The Human Rights Campaign (HRC) is angrily condemning a memo released today by Attorney General Jeff Sessions that it describes as “an all-out assault on LGBTQ people” creating “a sweeping ‘license to discriminate'” in furtherance of President Donald Trump’s “cynical and hateful agenda.” The memo does this via provocative language such as “freedom of religion is a fundamental right of paramount importance” and “government may not interfere with the autonomy of a religious organization” by, for example, forcing an Orthodox yeshiva to accept female rabbinical students.
Don’t get me wrong—we’re not exactly fans of Sessions here at Reason. But today’s memo shouldn’t make your list of reasons to dislike the man, who is much more fittingly criticized for being a lover of asset forfeiture and a drug warrior extraordinaire.
Haters of the religious liberty memo seem to believe (or, perhaps more accurately, want you to believe) that it establishes a new right for businesses and government agencies to turn people away on the basis of sexual orientation or gender identity. They should be comforted, then, by the revelation that virtually everything in the document is merely a restating of existing law and Supreme Court precedent.
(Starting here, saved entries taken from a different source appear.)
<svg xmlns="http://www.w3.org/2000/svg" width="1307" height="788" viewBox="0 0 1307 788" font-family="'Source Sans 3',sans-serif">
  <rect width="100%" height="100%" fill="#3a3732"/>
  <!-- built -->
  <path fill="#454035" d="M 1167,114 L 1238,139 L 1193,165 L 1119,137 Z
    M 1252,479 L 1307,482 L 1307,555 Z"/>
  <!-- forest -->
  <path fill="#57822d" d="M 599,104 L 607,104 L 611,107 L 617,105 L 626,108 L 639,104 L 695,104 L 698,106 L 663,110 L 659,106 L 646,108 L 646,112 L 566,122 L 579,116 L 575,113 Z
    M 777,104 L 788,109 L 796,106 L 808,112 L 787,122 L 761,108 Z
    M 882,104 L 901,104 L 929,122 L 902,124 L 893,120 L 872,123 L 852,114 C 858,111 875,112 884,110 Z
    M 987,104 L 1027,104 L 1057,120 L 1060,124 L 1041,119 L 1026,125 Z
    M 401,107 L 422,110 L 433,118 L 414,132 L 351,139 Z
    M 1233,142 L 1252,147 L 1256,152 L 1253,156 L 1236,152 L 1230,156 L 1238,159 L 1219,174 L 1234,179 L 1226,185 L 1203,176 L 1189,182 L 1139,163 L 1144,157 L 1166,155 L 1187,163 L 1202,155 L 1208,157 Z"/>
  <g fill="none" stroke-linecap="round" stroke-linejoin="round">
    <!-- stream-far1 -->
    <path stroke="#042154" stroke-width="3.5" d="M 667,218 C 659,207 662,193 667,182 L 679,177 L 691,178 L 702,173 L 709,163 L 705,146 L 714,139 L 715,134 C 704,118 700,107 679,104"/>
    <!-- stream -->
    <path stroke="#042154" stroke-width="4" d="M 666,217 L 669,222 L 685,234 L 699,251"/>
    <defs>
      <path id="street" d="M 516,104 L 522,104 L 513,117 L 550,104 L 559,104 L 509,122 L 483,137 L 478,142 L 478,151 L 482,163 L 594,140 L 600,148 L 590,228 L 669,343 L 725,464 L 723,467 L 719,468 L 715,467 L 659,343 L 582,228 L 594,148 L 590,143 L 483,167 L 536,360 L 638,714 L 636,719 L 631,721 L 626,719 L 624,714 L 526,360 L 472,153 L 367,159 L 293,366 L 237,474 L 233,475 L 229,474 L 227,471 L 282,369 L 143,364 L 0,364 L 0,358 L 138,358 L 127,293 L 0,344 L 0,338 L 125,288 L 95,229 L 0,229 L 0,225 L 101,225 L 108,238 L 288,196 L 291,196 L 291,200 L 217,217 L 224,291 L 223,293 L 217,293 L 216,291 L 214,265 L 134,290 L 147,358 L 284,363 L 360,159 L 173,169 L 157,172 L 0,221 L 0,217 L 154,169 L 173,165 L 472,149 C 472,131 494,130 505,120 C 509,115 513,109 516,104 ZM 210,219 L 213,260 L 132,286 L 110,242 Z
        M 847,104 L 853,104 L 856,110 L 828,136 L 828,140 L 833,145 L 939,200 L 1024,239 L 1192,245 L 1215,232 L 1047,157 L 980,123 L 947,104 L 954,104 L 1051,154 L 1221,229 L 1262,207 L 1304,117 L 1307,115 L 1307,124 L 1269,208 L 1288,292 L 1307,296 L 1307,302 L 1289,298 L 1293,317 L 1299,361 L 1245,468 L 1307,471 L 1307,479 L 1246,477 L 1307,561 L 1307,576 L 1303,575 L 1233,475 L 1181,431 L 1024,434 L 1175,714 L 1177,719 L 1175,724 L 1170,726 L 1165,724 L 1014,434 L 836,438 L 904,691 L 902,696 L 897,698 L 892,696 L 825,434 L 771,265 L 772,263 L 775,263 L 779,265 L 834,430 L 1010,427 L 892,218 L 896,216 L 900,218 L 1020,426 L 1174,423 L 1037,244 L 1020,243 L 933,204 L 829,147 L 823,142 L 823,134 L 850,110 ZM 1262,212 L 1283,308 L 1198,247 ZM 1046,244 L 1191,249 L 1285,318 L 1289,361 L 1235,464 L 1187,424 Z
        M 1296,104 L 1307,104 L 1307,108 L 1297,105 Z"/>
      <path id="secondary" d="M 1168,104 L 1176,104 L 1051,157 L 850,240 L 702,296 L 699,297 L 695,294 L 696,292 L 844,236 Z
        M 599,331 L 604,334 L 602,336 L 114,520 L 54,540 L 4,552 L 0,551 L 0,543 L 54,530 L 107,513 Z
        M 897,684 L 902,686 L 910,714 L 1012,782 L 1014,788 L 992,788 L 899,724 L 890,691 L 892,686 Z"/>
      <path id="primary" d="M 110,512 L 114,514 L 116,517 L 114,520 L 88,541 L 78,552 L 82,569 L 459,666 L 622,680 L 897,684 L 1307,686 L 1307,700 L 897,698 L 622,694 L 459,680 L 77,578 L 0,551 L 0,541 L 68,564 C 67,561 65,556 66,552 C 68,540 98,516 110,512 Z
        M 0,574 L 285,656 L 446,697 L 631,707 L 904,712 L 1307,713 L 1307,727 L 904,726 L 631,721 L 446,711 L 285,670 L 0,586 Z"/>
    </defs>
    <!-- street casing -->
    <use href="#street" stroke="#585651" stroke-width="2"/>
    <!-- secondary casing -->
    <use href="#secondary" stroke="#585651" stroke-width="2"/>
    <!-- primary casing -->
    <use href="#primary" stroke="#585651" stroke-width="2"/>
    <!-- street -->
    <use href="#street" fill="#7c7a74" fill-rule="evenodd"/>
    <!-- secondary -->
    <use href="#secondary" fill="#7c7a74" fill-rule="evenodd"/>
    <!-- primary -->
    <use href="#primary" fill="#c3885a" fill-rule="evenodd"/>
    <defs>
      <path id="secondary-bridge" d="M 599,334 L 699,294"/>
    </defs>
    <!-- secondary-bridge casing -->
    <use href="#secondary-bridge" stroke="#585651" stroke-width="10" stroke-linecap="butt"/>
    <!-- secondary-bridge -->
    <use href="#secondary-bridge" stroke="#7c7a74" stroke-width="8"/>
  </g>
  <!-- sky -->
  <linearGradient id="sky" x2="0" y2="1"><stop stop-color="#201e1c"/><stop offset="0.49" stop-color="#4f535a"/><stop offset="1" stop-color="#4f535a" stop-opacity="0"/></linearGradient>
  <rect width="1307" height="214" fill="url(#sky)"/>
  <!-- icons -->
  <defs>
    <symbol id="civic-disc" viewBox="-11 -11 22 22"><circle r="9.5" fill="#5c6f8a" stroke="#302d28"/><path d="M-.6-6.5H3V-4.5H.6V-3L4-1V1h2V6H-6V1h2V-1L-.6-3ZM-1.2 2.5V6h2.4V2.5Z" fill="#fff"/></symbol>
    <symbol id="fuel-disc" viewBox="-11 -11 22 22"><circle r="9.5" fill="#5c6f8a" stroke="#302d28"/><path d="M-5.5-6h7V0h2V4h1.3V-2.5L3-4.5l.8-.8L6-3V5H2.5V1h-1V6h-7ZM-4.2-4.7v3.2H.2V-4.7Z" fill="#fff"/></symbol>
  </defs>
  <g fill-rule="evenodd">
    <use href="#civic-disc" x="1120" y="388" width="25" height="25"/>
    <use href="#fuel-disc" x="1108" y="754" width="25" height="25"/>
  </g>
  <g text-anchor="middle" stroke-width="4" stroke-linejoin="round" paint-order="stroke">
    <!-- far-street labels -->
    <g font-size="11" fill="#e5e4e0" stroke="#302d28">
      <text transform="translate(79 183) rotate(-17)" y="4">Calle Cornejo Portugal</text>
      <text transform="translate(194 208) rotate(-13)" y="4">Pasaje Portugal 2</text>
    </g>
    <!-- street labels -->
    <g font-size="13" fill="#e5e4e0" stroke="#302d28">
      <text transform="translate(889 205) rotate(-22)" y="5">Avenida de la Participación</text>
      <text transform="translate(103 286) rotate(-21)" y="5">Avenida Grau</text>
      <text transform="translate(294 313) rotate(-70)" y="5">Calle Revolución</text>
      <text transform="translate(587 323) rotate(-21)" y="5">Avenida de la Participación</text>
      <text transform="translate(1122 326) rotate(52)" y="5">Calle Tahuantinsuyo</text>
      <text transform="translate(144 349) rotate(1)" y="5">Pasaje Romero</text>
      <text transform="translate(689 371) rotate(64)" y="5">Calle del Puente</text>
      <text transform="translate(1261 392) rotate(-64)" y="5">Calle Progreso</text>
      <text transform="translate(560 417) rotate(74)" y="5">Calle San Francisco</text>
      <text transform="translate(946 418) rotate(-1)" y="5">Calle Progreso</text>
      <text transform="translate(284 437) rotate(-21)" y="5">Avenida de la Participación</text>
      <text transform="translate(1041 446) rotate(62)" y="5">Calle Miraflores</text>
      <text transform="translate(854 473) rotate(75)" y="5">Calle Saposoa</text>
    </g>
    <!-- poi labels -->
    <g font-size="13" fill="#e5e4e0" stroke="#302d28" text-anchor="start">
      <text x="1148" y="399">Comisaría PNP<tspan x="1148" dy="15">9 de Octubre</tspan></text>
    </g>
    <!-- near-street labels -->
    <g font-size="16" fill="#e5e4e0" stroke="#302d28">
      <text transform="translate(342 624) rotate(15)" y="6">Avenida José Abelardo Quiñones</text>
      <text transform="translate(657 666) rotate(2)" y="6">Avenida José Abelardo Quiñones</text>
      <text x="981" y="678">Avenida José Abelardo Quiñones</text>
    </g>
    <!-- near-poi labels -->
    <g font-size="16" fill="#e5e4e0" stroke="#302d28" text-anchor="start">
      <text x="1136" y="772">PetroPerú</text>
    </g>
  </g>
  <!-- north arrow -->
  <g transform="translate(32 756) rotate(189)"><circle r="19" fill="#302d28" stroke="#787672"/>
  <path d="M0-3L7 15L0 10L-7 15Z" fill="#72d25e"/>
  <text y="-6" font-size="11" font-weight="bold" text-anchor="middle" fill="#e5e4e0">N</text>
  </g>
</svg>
For example, the notion that government doesn’t get to second-guess the “reasonableness” of something a person believes her faith requires of her goes back at least to the 1981 Thomas v. Review Board decision (in which a majority of the Court held that “religious beliefs need not be acceptable, logical, consistent, or comprehensible to others in order to merit First Amendment protection”) and mirrors James Madison’s famous assertion that “the religion then of every man must be left to the conviction and conscience of every man.”
The principle that Americans don’t forfeit their rights when they enter into the public square was recently upheld in 2014’s Hobby Lobby ruling, while the principle that government can’t dictate a church’s hiring practices (at least when it comes to “ministerial” positions) was unanimously reaffirmed in 2012’s Hosanna-Tabor.
The tenet that a law has to meet “strict scrutiny” if it substantially burdens someone’s exercise of faith is lifted verbatim from the 1993 Religious Freedom Restoration Act that was signed with great fanfare by then–President Bill Clinton.
The bullet point noting that freedom of religion applies to organizations as well as to individuals might seem radical, but it’s literally rooted in Title 1, Chapter 1, Section 1 of the U.S. Code, which holds that “the words ‘person’ and ‘whoever’ include corporations, companies, associations, firms, partnerships, societies, and joint stock companies.”
Employers have been prohibited from discriminating against workers or job applicants on the basis of religion since the passage of the Civil Rights Act of 1964, so that’s not new either. (Although I’ve argued against that policy as an infringement of business owners’ economic liberty and freedom of conscience, it is the law of the land as of now.)
As for the idea that Washington cannot treat a religious organization differently than it does a secular one, that emerged in response to a series of attempts from the 19th century—motivated, it’s widely accepted, by anti-Catholic animus—to disqualify faith-based groups from receiving government grant money and other public benefits. Such laws, known as “Blaine amendments,” are on the books in a number of states, but the federal effort to pass one failed. More recently, Presidents George W. Bush and Barack Obama have worked to “level the playing field,” in the White House’s language, ensuring equal access to grants and benefits regardless of an organization’s religious affiliation, so long as public funds aren’t used for activities like worship and proselytization.
Some states and localities have, in the last few years, enacted legislation making it illegal for a housing or business proprietor to turn people away on the basis of sexual orientation or gender identity. It is these efforts that represent a departure from the status quo by overruling private citizens’ conscience rights. Today’s memo from the attorney general does little more than reiterate what federal law has been for years.